If there’s one thing we’ve learned after three seasons of The Bear, it’s that there’s a dark side to even the greatest kitchens on Earth. Sometimes that dark side is an executive chef who looks a lot like Joel McHale, other times it’s many long years of family trauma culminating in the death of your brother. But every now and again, it’s nothing more than a crappy dessert.
See, there’s an edge to crappy desserts that make them far more dangerous than other forms of kitchen darkness. Indeed, you can quit Joel McHale’s kitchen or go to counseling to unwrap your past, but a crappy dessert is bulletproof unless the patron actually admits that it’s crappy, and unfortunately, TikTok‘s @brynneee_ keeps far too polite company.
One gorgeous evening at the Belvedere Restaurant in Italy’s Ravello commune, Brynn and her friends decided to treat themselves to a fancy dinner. They were in the middle of gorging themselves on an equally fancy dessert, but the horror on her friend Andi’s face said it all: this is one rum cake that needs to disappear forever before it wreaks more havoc on unsuspecting palates.

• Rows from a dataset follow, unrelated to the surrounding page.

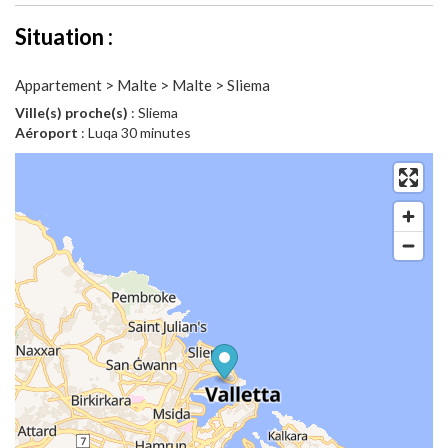
Situation :
Appartement > Malte > Malte > Sliema
Ville(s) proche(s)
: Sliema
Aéroport
: Luqa 30 minutes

This was just part one of the panic that would ensue that evening. No sooner had Andi discreetly expressed her disdain for the mortifying morsel placed in front of her than one of the waiters came by asking how they were finding the dessert. “So good,” said Andi, an utterance that promptly destroyed both the concept of honesty and the waiter’s hopes of getting that menu item tossed.

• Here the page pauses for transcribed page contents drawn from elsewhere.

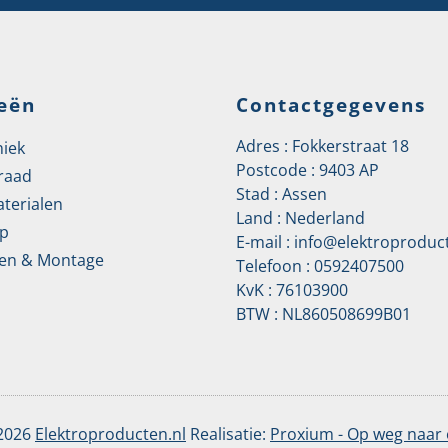
eën
Contactgegevens
Adres : Fokkerstraat 18
niek
Postcode : 9403 AP
raad
Stad : Assen
aterialen
Land : Nederland
p
E-mail :
info@elektroproduct
en & Montage
Telefoon :
0592407500
KvK : 76103900
BTW : NL860508699B01
 2026
Elektroproducten.nl
Realisatie:
Proxium - Op weg naar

That’s no joke, either; most commenters — some of whom claim to have hosting experience in a vein such as this — assured Brynn that that waiter was 100% on a mission to collect evidence about how bad that rum cake was.
Of course, a restaurant like this wouldn’t just name it “rum cake” and call it a day; Belvedere’s take on the dish— per the restaurant’s official dessert menu — is called “The Baba,” and consists of creamy Neapolitan baba (which is a small cake saturated in a syrup made from hard liquor), along with a side of Cicerenella liqueur-boosted ice cream topped with seeds from an anise flower. For those of you wondering, Cicerenella tastes like oranges, anise seeds taste like licorice, and the whole dessert tastes like regret.
Luckily, the dessert only ran the girls $18. Considering the cheapest meal you can eat at this restaurant is $100 for two items consisting of anything from the Earth Tradition, Sea Tradition, Vegan, and Let Yourself Be Guided courses, a sub-$20 dessert is a nice sight even if it does turn out to be deplorable.
And for the record, Brynn recommends the restaurant as a whole, so if there’s a spontaneous jaunt to Italy in your future, don’t write off Belvedere because of one lousy rum cake.